— START DOCUMENT —
Its about a 3 step process because you need to get a free version, then the upgrade, then you will want the "publish anywhere" feature. Just do a little reading there or I could help a little if I remember how to--

Some other great and helpful sites are

This is the old forum link http://www.cuteftp.com/board/default.asp?b=1

This is the newer version of a forum (actually it is the CuteSite Builder/Trellix forum). They closed the old Trellix forum, but it is still searchable if I am not mistaken. There are links to it on this forum also.

New forum is http://forums.globalscape.com/tt.aspx?forumid=12

Then there is this great lady (Sami) who moderates on the site above now (I gotta stop by there to say hi to her, I haven't posted there yet). She has had her own website since the days of the old forum. Her site has a lot of super information and help on using Trellix. Probably the best "go to" site for when you are in a bind.

Her site is http://www.samisite.com/

Also another helpful person (if I can get this right) was kw on the old forum. I would think he post there some. But if he doesn't, just ask about him on the forum and you will be directed to his site via sami probably.

Sorry, I can't remember about kw. But my website has been down for some time and I am just fixing to get it back up again, along with some others.

My website will be rough at first. I will not have much time to work on it for a while. I have to get into the groove again

They are not up yet , still gotta upload them. Domain names etc. are ready.

I would recommend Trellix (old version) for newbies or anyone wanting a free program.
Just to make simple changes is a breeze. Just redo text, image, etc. then click on publish. It's done!


----------



## Eriksrocks (Aug 7, 2005)

*WebNetIncome -*
LOL, you don't even have a signature. 

*LauraMJ - *
I use FrontPage, and do not have problems with it - see below.
The best resource for FrontPage is the FrontPage help file. 

*namenotfound & other FrontPage-bashing-people -*
From my point of view FrontPage does not create lots of pointless code, if you know how to use it right.  And true, _some_ features of FrontPage do require "FrontPage Extensions," but those features would otherwise not be available in other WYSIWYG editors, or you would need to use an external script.

*Note:* The site www.erikswan.net in my signature was created with FrontPage, and I don't see any "pointless code."
— END DOCUMENT —
**EXERCISE DESCRIPTION**
Proceed with the forum thread on website editors, picking up right after its final post. The entries come from a separate source and have no connection to the forum thread on website editors.
— START DATASET —
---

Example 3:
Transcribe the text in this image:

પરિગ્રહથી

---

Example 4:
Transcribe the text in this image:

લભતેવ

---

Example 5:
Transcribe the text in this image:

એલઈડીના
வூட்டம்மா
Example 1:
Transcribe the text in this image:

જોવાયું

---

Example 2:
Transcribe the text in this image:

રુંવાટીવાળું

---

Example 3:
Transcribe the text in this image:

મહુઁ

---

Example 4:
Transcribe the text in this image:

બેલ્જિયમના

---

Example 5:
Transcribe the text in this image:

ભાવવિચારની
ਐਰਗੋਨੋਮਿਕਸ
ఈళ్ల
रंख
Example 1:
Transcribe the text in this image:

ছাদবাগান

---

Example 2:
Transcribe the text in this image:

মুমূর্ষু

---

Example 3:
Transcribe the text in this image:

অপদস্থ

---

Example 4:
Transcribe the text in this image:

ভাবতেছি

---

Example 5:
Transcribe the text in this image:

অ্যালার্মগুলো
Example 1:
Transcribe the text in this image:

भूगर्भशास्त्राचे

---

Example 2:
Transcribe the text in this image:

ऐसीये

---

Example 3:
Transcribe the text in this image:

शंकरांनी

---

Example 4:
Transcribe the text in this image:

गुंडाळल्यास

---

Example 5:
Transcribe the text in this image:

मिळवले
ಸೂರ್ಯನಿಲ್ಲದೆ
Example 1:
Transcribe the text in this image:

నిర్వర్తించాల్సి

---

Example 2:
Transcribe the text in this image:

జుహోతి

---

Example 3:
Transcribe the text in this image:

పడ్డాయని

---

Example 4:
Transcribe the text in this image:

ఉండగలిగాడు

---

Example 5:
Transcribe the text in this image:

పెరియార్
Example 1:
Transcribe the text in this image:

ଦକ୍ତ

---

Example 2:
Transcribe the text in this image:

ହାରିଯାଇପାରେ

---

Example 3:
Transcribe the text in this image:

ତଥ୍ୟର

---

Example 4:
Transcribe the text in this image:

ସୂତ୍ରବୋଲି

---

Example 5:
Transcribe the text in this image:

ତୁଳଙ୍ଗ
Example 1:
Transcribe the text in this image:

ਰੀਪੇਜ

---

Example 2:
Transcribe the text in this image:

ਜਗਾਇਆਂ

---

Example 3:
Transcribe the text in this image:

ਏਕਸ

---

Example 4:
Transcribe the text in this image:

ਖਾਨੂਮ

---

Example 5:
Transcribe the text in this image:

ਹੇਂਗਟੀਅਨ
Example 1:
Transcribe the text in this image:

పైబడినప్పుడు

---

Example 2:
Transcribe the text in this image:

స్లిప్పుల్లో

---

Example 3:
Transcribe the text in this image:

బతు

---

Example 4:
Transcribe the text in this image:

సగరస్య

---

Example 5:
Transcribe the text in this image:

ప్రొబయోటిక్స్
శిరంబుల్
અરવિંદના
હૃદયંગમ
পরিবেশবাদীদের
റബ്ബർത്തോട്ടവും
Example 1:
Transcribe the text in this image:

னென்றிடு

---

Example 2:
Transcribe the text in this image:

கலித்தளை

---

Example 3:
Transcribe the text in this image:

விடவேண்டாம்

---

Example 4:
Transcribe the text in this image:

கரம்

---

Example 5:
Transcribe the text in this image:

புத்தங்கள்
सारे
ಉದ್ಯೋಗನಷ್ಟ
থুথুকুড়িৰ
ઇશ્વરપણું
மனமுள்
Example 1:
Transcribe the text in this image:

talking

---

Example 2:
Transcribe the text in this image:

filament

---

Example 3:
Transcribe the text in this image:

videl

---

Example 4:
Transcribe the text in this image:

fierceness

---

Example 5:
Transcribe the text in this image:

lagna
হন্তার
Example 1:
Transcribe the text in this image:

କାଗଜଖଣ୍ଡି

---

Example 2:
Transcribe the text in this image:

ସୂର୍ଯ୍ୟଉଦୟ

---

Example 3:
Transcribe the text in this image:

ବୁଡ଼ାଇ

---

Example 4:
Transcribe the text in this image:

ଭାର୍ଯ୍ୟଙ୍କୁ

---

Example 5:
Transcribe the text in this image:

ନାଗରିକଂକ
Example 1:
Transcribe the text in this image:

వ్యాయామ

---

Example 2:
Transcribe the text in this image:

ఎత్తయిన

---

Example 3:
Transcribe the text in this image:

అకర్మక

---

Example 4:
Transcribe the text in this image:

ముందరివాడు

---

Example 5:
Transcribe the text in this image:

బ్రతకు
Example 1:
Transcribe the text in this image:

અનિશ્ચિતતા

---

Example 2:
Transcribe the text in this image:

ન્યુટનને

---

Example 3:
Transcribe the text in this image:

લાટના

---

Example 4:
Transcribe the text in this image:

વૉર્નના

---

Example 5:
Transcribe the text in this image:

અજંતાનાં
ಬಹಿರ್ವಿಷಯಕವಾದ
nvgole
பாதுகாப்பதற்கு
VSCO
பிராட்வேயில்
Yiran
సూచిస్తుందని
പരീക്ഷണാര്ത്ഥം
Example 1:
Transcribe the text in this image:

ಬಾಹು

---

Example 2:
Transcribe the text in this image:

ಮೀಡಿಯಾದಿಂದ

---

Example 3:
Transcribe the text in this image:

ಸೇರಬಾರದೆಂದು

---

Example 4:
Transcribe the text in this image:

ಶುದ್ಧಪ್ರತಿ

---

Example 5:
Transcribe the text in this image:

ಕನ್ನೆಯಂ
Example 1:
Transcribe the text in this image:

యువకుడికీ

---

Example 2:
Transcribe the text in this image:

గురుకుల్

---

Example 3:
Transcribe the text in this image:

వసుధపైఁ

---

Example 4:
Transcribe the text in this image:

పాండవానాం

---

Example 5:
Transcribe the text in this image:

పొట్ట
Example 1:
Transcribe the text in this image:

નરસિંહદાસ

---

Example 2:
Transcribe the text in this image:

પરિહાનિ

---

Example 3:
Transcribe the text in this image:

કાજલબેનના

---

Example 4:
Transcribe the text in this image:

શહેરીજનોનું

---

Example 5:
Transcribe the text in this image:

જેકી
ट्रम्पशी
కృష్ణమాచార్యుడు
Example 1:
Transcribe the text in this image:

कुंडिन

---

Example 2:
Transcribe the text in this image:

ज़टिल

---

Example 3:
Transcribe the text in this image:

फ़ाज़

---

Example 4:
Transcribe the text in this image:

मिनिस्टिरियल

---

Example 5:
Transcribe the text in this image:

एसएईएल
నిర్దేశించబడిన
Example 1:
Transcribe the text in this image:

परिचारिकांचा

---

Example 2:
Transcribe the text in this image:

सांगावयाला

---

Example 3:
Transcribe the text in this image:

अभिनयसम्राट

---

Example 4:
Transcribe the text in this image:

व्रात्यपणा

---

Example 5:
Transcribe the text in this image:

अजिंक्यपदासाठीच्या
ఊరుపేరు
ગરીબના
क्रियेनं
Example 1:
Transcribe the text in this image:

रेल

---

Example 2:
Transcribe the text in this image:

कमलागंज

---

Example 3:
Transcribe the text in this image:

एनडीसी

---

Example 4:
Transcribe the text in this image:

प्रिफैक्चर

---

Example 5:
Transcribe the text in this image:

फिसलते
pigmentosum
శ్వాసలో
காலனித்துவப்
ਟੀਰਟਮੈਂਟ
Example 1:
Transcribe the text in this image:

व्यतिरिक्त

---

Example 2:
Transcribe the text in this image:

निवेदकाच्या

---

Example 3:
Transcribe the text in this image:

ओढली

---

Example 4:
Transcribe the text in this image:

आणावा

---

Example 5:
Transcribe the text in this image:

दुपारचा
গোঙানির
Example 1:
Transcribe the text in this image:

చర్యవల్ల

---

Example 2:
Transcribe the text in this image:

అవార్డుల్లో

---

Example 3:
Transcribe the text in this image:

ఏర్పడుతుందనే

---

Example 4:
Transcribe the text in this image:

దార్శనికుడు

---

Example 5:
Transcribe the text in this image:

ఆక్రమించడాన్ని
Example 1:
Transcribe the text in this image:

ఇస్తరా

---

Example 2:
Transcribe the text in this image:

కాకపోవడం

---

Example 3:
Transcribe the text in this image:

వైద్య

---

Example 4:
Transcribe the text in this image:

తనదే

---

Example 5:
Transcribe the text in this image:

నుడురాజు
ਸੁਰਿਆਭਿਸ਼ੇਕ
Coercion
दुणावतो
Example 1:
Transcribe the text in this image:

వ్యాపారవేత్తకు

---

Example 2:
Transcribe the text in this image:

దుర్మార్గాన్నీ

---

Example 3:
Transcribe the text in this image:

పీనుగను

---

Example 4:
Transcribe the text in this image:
— END DATASET —
**TASK OUTPUT**
----------



## namenotfound (Apr 30, 2005)

Meh, you removed it in the 'html' tab on Frontpage 

By _default_ (without going to the 'html' tab which is about what 75% of all Frontpage users do) there's a lot of pointless code

There's a lot of Frontpage users that have no idea that you can edit the raw code in the 'html' tab


----------



## ravinsm (Oct 18, 2004)

I purchased "How to Do Everything with Microsoft Office FrontPage 2003" and it was very helpful. I could have learned it without the book but it made it easier in the beginning - plus searching the web. The website was already built but I made a lot of changes to it. 

We are a non-profit and were able to get the Dreamweaver 04 at a discount price so now I need to learn that one and start all over with a new website. Since I'm new to this stuff, I'm kind of nervous but I need to just sit down and get to it. I think I'll like Dreamweaver a lot once the change is made. We also need to be able to do secure transactions and I think it will be easier to set up with Dreamweaver (I hope).


----------



## Eriksrocks (Aug 7, 2005)

namenotfound said:


> Meh, you removed it in the 'html' tab on Frontpage
> 
> By _default_ (without going to the 'html' tab which is about what 75% of all Frontpage users do) there's a lot of pointless code
> 
> There's a lot of Frontpage users that have no idea that you can edit the raw code in the 'html' tab


No really - I didn't!  
I only went in to add the PHP code and do some minor tweaking with re-ordering the CSS, otherwise I *never touched it.*


----------



## Eriksrocks (Aug 7, 2005)

Now if you want to see lots of pointless code, check out the stuff that WYSIWYG Web Builder generates. It looks fine in your browser, but underneath it's very messsy.


----------



## Eriksrocks (Aug 7, 2005)

OK, I made this with FrontPage *without even viewing the source.* Just check it out and look at the source, and you'll see. Made it completely with design view. 

http://www.erikswan.net/nopointlesscode.htm

EDIT: Plus, FrontPage is a lot cheaper then something like Dreamweaver.


----------



## WebNetIncome (Feb 3, 2006)

oops ==I didn't have it turned on---LOL Sorry!


----------



## southernlady (May 6, 2004)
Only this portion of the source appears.